■ TASK
Copy out exactly the lines from the one containing "nose: (77, 106)" to the end of the records below, both included, and nothing else.

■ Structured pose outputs
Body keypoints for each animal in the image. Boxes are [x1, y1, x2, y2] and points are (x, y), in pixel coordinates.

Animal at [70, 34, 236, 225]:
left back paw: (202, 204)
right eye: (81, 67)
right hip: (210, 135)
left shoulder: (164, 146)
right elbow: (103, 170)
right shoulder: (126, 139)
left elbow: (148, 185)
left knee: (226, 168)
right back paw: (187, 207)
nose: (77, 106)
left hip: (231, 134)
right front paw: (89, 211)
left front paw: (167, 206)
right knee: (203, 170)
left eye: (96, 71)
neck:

■ TASK RESPONSE
nose: (77, 106)
left hip: (231, 134)
right front paw: (89, 211)
left front paw: (167, 206)
right knee: (203, 170)
left eye: (96, 71)
neck:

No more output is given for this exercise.